(Machine-readable hardware designs)
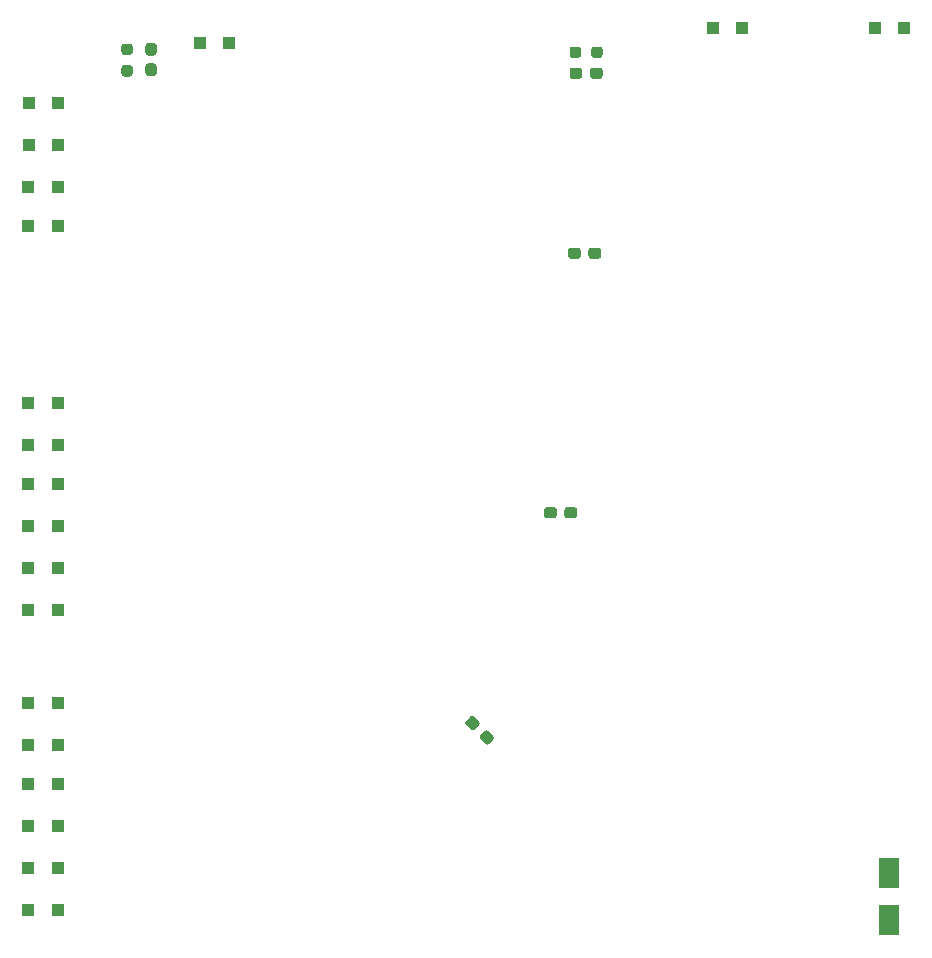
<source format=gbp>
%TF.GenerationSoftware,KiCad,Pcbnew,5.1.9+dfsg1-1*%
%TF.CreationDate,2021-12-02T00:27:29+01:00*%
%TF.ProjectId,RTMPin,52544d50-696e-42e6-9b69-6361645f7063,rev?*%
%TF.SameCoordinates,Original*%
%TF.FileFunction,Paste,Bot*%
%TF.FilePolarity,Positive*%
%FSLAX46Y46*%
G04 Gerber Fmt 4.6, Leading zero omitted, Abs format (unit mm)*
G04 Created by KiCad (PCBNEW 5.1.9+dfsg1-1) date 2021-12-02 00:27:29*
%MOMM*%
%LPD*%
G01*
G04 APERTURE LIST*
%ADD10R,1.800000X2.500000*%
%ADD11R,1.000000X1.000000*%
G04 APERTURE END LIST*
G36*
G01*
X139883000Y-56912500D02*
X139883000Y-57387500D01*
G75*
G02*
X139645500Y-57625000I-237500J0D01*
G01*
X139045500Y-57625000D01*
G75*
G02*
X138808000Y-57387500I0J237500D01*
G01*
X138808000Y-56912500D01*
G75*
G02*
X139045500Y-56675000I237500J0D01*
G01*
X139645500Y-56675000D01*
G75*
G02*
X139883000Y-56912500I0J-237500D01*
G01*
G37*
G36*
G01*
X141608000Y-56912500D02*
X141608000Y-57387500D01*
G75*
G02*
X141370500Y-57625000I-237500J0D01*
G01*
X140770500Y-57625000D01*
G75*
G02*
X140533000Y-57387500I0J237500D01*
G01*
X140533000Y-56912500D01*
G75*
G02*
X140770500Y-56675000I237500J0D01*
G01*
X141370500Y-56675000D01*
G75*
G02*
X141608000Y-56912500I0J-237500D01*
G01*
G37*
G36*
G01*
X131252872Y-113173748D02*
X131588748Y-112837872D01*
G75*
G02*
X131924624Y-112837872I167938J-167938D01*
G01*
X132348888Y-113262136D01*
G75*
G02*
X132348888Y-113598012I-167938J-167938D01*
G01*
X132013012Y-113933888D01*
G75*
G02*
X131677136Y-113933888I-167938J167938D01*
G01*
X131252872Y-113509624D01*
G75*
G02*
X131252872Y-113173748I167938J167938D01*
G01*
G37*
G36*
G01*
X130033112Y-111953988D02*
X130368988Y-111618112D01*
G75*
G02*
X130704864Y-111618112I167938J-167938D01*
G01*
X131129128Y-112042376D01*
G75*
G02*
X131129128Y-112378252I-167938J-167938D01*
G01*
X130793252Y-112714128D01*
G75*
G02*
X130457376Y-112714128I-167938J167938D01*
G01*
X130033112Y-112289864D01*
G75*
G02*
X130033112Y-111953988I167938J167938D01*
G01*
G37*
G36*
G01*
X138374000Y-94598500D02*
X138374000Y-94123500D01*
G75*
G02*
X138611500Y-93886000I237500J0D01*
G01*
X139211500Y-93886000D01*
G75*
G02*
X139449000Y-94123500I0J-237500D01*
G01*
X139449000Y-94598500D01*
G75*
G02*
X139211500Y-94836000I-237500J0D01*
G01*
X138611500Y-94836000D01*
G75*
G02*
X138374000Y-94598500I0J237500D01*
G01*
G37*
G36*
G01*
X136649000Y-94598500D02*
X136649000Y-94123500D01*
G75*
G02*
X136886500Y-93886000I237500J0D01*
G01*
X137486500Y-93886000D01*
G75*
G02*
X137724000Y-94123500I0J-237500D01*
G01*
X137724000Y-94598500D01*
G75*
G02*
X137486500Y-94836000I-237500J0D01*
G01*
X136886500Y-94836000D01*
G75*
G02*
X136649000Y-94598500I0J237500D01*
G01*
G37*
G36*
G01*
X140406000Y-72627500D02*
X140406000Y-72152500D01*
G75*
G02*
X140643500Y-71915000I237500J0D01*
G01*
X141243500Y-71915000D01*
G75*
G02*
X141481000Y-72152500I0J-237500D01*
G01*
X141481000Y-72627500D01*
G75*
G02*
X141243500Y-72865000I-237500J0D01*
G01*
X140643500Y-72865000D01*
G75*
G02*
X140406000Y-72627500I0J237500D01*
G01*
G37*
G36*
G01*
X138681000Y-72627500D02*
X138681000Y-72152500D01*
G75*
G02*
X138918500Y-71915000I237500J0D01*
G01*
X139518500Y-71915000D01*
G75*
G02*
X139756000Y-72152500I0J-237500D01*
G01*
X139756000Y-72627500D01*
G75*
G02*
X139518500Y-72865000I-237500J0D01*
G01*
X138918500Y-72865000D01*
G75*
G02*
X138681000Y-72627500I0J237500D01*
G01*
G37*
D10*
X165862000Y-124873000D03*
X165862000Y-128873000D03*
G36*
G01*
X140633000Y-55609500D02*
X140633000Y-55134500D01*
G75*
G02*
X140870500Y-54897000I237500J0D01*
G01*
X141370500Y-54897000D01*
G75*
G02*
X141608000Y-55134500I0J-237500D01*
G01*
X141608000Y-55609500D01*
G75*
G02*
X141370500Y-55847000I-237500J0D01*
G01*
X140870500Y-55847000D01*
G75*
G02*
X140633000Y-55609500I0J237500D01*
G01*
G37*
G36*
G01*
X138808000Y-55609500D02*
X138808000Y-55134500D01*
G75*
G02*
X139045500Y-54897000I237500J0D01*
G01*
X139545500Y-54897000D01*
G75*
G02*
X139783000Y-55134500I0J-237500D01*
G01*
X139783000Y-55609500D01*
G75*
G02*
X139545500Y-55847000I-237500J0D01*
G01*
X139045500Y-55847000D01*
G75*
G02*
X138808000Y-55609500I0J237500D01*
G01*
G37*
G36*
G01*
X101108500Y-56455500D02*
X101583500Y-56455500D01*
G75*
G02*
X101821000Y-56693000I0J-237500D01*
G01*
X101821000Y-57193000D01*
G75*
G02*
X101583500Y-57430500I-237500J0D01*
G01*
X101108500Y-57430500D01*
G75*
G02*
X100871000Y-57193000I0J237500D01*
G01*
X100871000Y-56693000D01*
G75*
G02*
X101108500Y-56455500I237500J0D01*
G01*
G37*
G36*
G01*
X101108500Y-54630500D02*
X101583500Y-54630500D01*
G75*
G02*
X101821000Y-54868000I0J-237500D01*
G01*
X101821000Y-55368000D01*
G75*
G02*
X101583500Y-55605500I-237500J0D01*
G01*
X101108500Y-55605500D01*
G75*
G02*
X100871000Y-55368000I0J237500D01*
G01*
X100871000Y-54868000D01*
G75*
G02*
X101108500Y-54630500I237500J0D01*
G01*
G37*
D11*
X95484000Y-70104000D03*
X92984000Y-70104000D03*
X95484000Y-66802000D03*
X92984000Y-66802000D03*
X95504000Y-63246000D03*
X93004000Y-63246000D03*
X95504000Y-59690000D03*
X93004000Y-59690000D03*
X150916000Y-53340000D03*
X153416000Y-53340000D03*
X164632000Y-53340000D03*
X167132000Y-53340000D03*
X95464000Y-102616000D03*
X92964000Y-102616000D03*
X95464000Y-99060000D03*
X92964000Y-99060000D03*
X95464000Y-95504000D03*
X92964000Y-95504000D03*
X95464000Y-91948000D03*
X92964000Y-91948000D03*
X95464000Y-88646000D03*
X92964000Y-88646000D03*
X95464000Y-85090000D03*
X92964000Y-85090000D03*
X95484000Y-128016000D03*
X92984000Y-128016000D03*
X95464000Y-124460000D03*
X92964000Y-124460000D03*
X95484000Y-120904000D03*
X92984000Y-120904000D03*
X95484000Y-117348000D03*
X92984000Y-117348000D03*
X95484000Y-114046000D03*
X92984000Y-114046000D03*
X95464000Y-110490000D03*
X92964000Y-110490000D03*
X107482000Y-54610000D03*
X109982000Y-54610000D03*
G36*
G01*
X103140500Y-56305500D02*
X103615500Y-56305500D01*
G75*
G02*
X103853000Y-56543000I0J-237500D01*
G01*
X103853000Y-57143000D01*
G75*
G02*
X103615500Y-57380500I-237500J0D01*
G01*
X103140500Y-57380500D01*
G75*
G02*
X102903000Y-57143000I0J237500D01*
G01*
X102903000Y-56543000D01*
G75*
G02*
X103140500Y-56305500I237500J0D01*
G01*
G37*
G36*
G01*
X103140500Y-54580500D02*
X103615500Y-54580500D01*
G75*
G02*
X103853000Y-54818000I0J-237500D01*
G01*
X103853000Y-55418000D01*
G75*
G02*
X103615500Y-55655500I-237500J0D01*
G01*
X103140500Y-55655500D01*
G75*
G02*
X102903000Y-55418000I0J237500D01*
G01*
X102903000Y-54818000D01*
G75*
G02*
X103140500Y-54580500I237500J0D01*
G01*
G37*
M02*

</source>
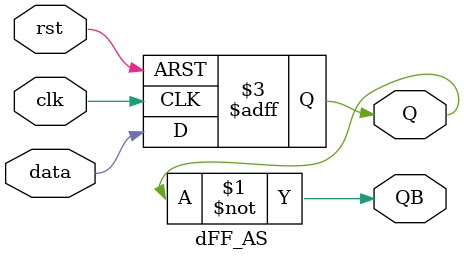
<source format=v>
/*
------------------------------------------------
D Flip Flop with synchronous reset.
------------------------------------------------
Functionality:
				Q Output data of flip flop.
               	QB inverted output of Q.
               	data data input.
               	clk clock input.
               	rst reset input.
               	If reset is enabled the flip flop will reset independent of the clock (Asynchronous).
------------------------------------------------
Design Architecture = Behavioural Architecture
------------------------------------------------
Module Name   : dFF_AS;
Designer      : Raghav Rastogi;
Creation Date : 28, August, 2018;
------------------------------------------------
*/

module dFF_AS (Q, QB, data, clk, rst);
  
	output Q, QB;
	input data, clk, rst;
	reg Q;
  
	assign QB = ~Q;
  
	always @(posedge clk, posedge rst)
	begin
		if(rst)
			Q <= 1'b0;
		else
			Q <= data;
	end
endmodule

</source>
...
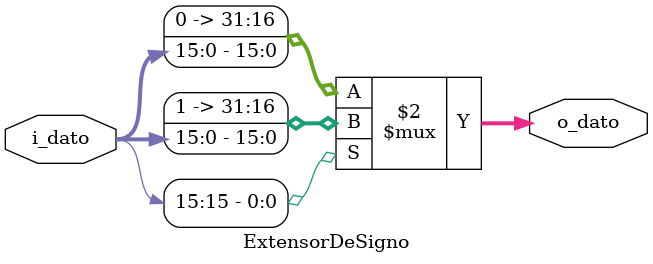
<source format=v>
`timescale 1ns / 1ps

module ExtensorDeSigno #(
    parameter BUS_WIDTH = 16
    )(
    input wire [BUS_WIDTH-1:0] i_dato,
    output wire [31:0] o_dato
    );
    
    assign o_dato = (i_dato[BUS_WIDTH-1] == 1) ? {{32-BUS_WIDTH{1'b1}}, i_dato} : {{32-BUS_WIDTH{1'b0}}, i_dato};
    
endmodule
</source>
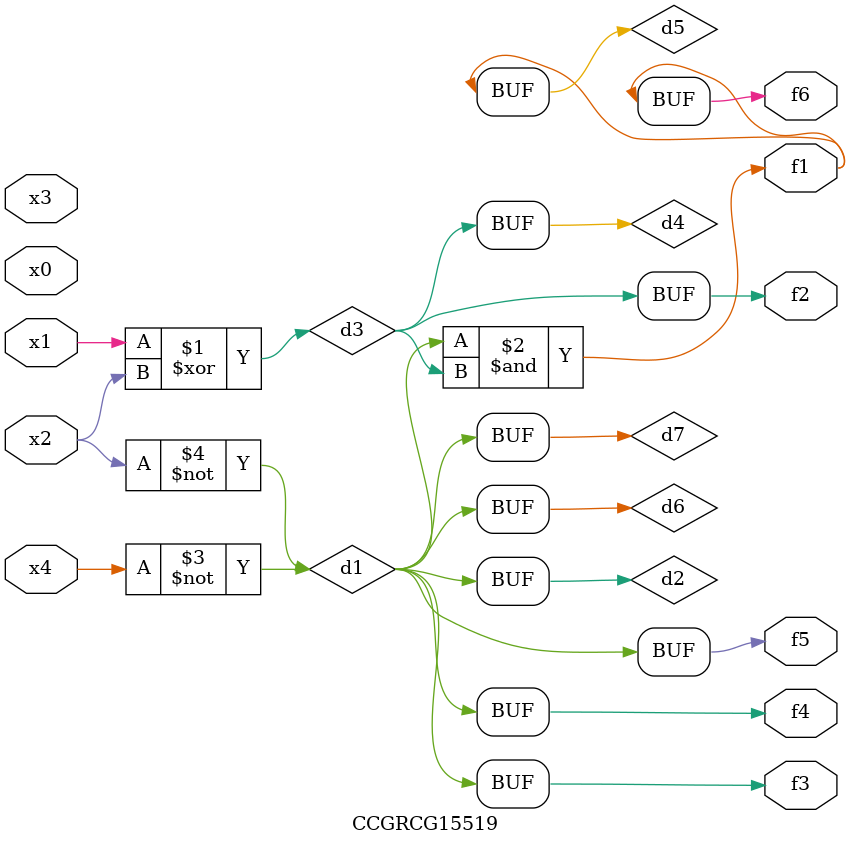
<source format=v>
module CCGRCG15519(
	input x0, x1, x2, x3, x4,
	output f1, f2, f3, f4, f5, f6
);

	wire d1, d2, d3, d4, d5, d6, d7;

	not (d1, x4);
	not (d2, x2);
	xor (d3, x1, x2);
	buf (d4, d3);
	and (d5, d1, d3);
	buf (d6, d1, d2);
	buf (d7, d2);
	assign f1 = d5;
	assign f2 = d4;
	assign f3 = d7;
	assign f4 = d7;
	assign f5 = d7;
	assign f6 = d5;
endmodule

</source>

§ Your goal: Among the lines above, please find those with "data" and copy them.

§ Worked solution:
				Q Output data of flip flop.
               	data data input.
module dFF_AS (Q, QB, data, clk, rst);
	input data, clk, rst;
			Q <= data;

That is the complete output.